Start Before Stop Against Stop Before Start: A Blind Cohort Study of Woodworking Projects

First, I must apologize for the title.  It will (somewhat) make sense by the end of this post.  The purpose was to confuse Google to see if I'll ever be indexed in a scholarly article search.  Call it my intellectual rage against the machine for 2016.

The question posed is valid:  why do we, as hobbyist woodworkers, often start the next project before the current project is done?  To make matters worse, there are often several starts, before the first stop!

In a production environment it only makes sense to have all assets utilized to their fullest potential.  The constant flow of projects requires constant management to get all the square pegs confused with round holes (dark, cylindrical, 1 ech.) on the widget line.  Let's call that sentence my second intellectual rage against the bureaucratic machine for 2016.  Moving along.  The hobbyist is supposed to enjoy the process, not the product, or so the conventional wisdom says.

Too often I find myself getting into ultra efficient production mode (that's what it looks like in my head--the shop, not so much) when planning shop projects.  I recently had another one of those moments causing me to be more reflective on the approach I take toward this 'hobby'.

My main project is currently a Jefferson book stand, like the one appearing in the Woodwright's Shop.  The project has about eleventy-gazillion mortise and tenon joints; I'm closing in on about half of them.  So, to celebrate that milestone, I went and purchased more material:  Ambrosia Maple to do a modern version of the book stand, MDF to do a giant shoe box to store shoes (duh!), Cherry to do a high smallish side table, and some regular maple to do a large bookcase.

I had to save a draft of this post for 'later'.  In the interim I also bought some Poplar to make another six board chest because there is enough Ambrosia Maple left to make a cool lid for a chest.  As of right now the first Jefferson book stand is where I left it, but in the interim I did make the giant shoe box, the six board chest (sans lid, because, you know, the 'real' project with the Ambrosia Maple is not done yet), a glockenspiel, and several other little things.

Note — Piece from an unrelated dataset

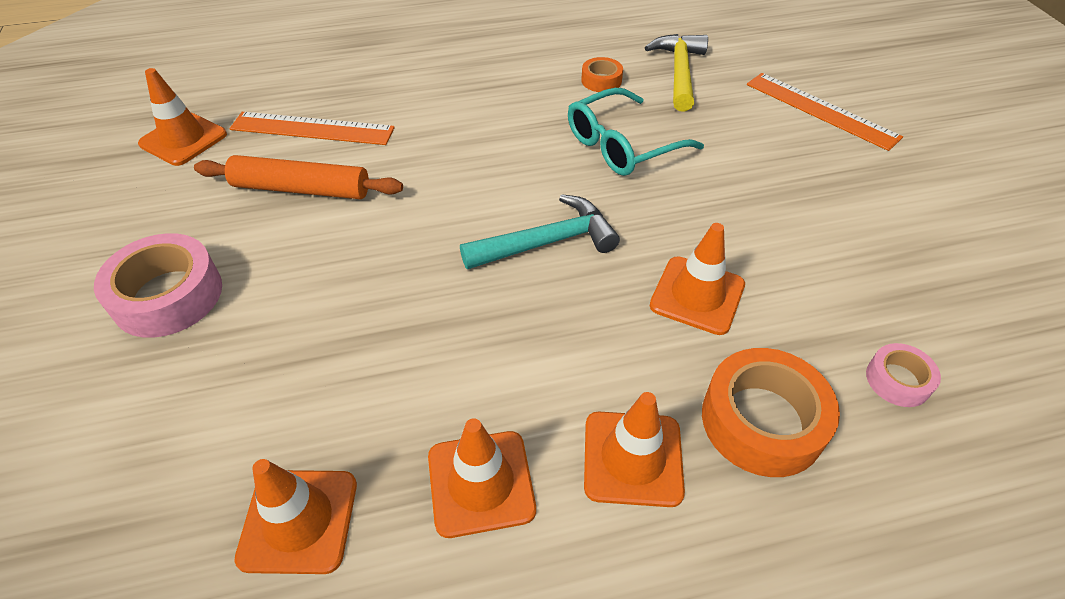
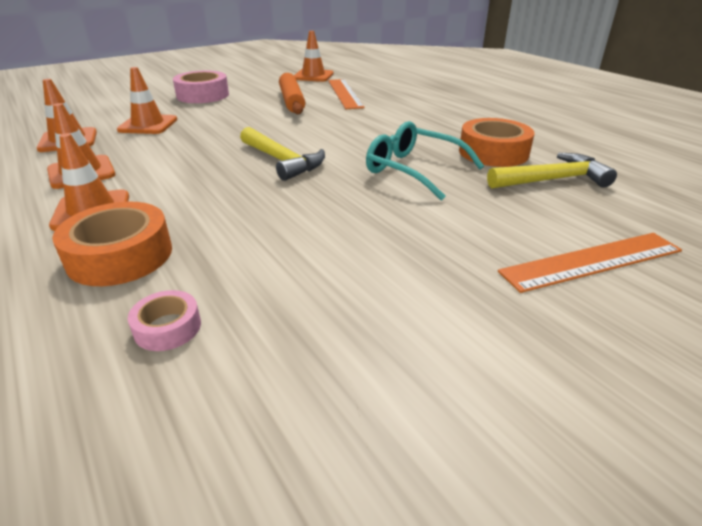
camera: 70 degrees right, 15 degrees down
turquoise hammer [460,194,620,269] -> yellow hammer [240,127,325,181]
orange tape [581,57,623,92] -> orange tape [459,118,534,167], size x1.88
orange traffic cone [650,223,745,335] -> orange traffic cone moved to [117,67,177,134]
orange ruler [747,73,903,151] -> orange ruler turned 45 degrees clockwise [498,233,682,293]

Back to the original point of stopping, read finishing, projects before starting other projects.  I have to wonder if I'm alone in this, or is this behavior germane to the subspecies of human known as woodworker?

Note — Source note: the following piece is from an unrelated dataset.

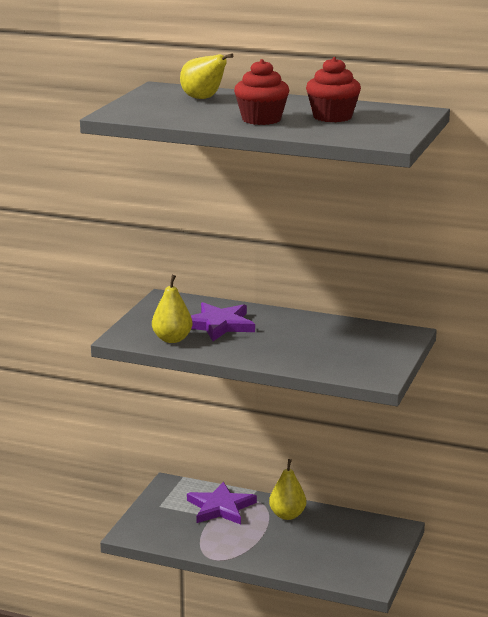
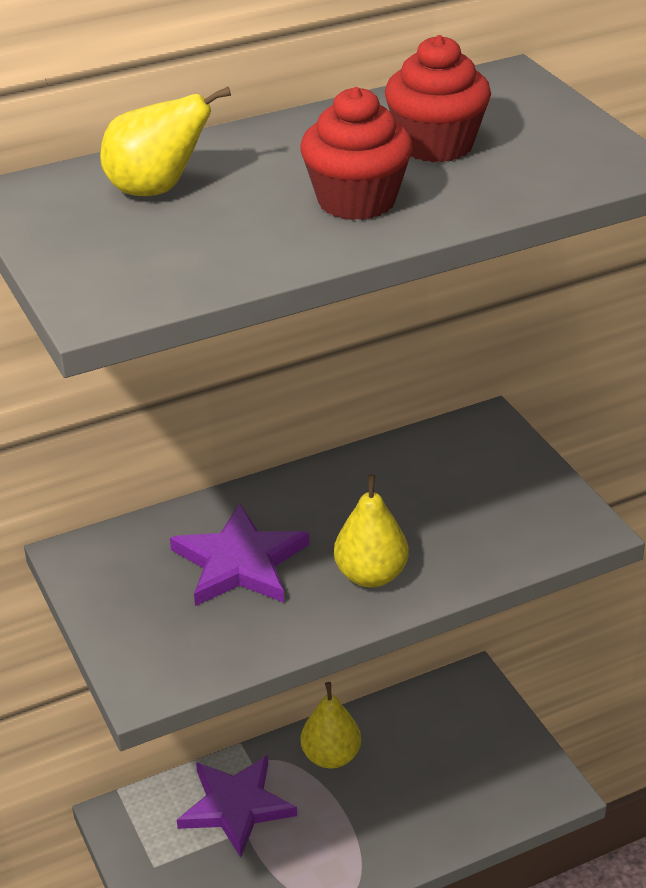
camera: 45 degrees left, 15 degrees up
yellow pear [152,275,193,343] -> yellow pear moved to [334,474,409,587]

I have re-re-re-resolved to finish projects for which the material is on hand before starting other projects.  Right now that includes two Jefferson book stands, a large bookcase, the lid for a six board chest, step stool, a high smallish side table in Cherry, and containers to transport and store miniature figures.

If you stumble on this blog post in your net quest for better woodworking, please drop an opinion on the best way to handle projects in hobby woodworking.  Maybe someday we'll accumulate enough anecdotes to qualify as data, and thus a real study.

1 comment:

  1. From my uncontrolled experimentation, this condition stems from these causes:
    My woodworking time is limited to say a rate of 0.5x (X being the rate at which a project is completed)
    Media (social or otherwise) giving me projects I'd like to duplicate at a rate of say 2X.
    New ideas from say a napkin sketch occurring at a rate of 1.25X
    Desire to duplicate a previous project with lessons learned 0.5X
    Projects outside of woodworking naturally occurring at a rate of 0.5X some of which become urgent either out of necessity or from a desire to avoid alienating others.
    All of this adds up to projects piling up, getting re-prioritized etc.